*EXERCISE TEXT:*

Reputation: 689
I am in the process of doing some data wrangling and I have come across the following problem.
In my CSV file (that I read through pandas) I have a column called effects. effects look like this:
effects
Row 1: Euphoric 52% Creative 42% Happy 40% ...
Row 2: Relaxed 95% Happy 90% Euphoric 60% ...
Row 3: Happy 64% Uplifted 48% Relaxed 48% ...
and so on and so forth. now there is another column called name that looks like this:
name
Row 1: Tommy
Row 2: Susan
Row 3: Bruce
What I am trying to do is map each key/value in the effects column to a unique column that corresponds to their appropriate name.
So essentially it would look like this:
name euphoric creative happy
Row 1: Tommy 52% 42% 40%
Row 2: Susan 60% n/a 90%
Row 3: Bruce n/a n/a 64%
So you can see each effect with its corresponding percentage becomes a unique column for every name (and if the data is not present it's n/a or null).
I am assuming the answer may include converting the effects object into a list of dictionaries and perhaps some excel text to column action on top to make the mapping easier but I haven't been able to do it successfully.
any help here would be immensely appreciated.

*TASK STATEMENT:*
Write the next part of the forum post about spreading the pandas effects column into separate columns, starting right after its last sentence. The material after the text is not needed.

*MATERIAL SUPPLIED:*
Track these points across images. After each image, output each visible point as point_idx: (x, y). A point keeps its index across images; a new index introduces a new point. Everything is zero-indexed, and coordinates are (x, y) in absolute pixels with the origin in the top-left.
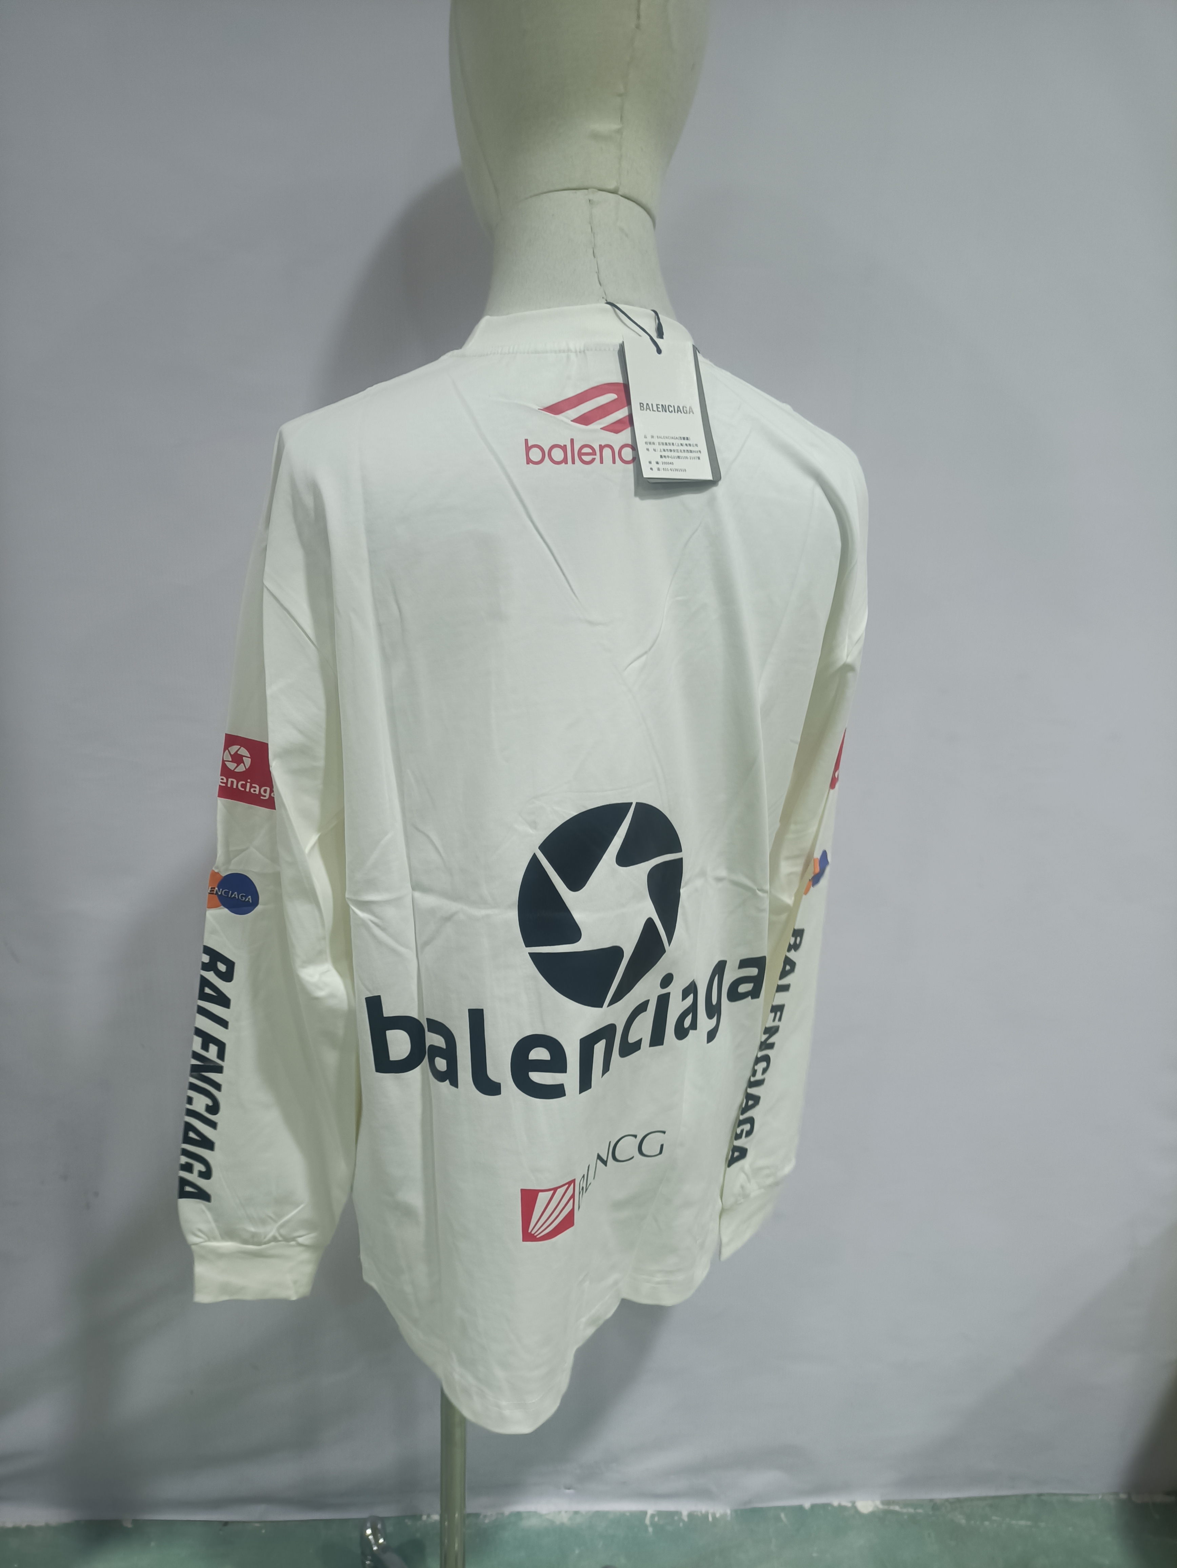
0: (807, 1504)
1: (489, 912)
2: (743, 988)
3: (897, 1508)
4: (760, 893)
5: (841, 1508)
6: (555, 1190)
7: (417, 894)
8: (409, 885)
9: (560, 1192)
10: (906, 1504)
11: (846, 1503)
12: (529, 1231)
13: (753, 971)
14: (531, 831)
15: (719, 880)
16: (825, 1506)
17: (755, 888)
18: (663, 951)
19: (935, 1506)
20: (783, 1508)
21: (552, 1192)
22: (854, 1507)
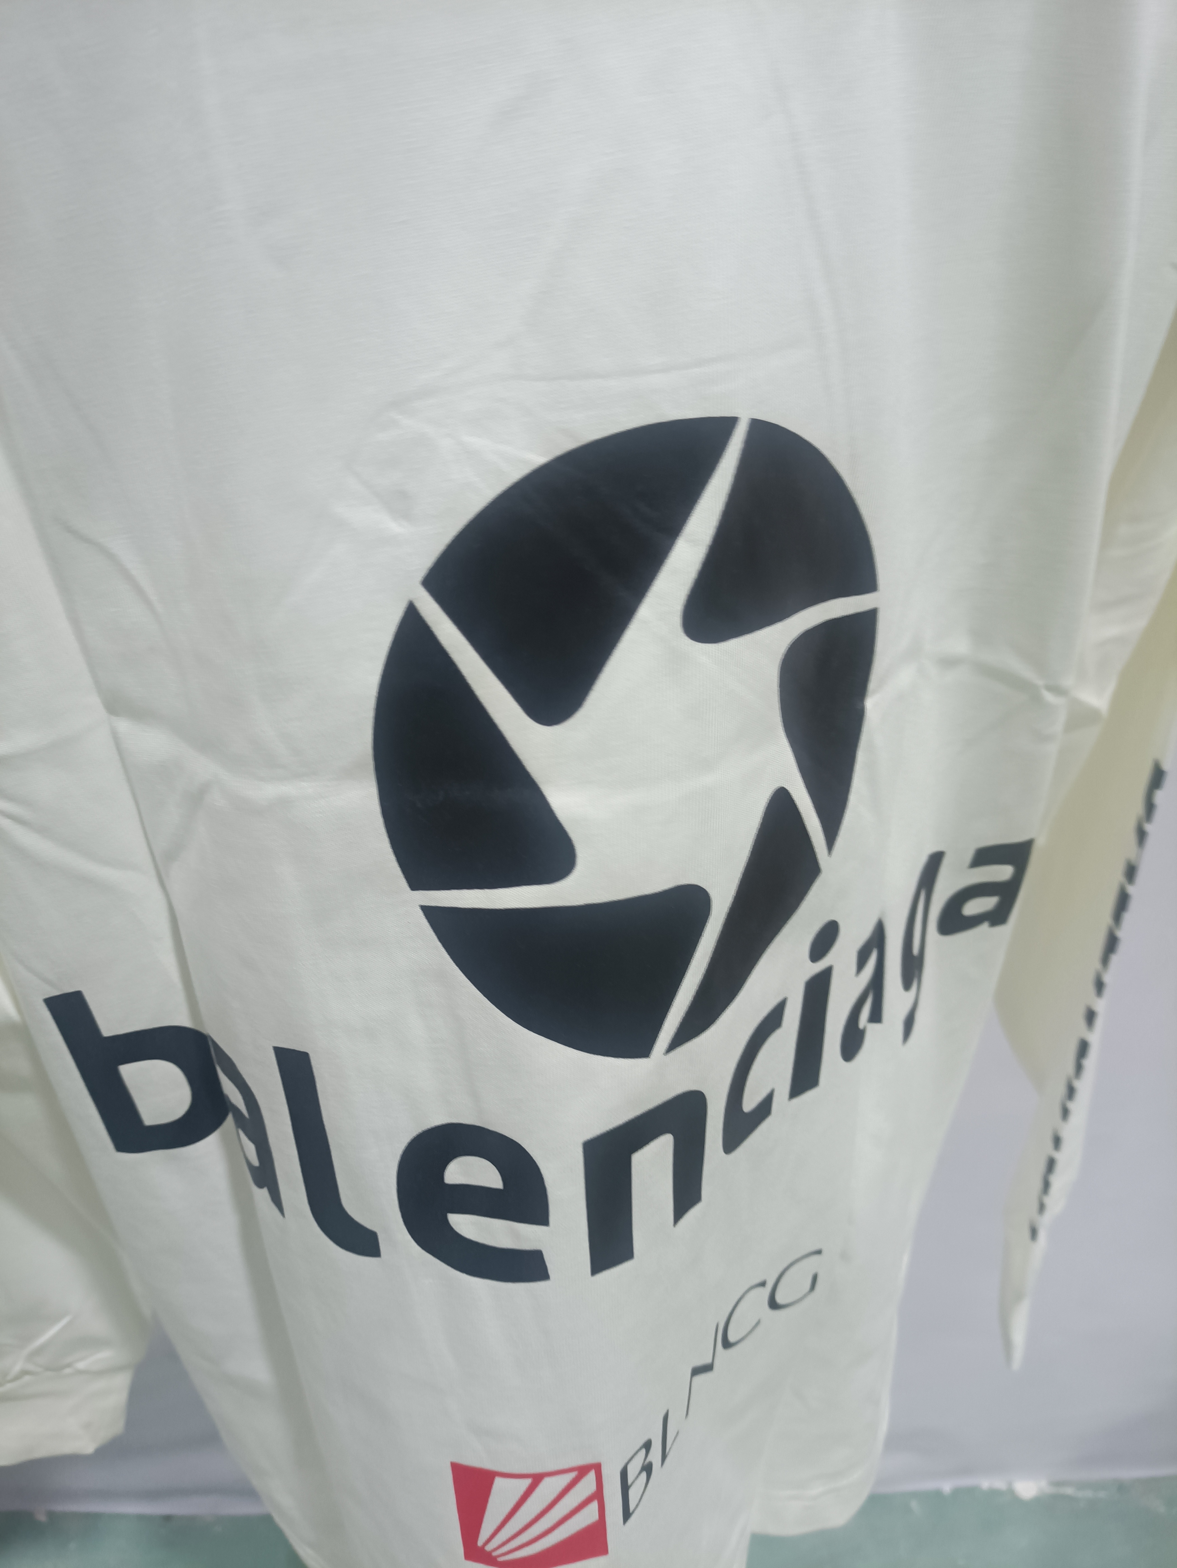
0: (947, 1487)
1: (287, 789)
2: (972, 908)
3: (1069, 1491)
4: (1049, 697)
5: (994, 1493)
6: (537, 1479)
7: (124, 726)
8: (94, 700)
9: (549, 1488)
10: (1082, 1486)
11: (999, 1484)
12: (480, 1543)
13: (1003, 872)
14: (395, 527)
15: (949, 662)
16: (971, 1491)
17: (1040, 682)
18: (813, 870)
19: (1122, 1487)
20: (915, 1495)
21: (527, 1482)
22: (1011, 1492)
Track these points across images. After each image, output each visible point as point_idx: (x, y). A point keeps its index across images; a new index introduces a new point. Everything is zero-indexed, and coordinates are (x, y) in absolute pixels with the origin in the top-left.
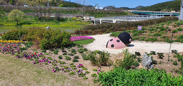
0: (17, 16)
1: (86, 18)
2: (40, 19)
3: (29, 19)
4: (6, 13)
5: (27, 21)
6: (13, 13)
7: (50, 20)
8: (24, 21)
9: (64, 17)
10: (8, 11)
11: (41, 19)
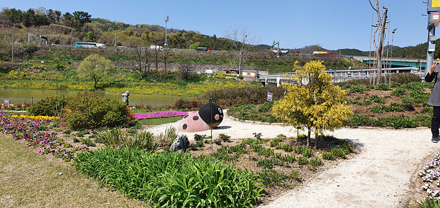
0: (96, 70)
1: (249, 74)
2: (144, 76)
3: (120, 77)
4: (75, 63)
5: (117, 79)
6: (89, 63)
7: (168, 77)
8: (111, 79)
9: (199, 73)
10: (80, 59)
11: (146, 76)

*RESPONSE:*
Upvotes: 1
Views: 398
Reputation: 7635
Another solution using for loop looks like this:
effects_data = []
for e in df.effects:
effects_data.append(
{
key: val for key, val in zip(e.split(' ')[0::2], e.split(' ')[1::2])
}
)
print(df[['name']].join(pd.DataFrame(effects_data)))
The result is following:
name Euphoric Creative Happy Relaxed Uplifted
0 Tommy 52% 42% 40% NaN NaN
1 Susan 60% NaN 90% 95% NaN
2 Bruce NaN NaN 64% 48% 48%
Upvotes: 1
Reputation: 150825
You can use str.extract
like this:
df[['name']].join(df.effects.str.extractall('(\w+) (\d+\%)')
.reset_index()
.pivot(index='level_0', columns=0, values=1)
)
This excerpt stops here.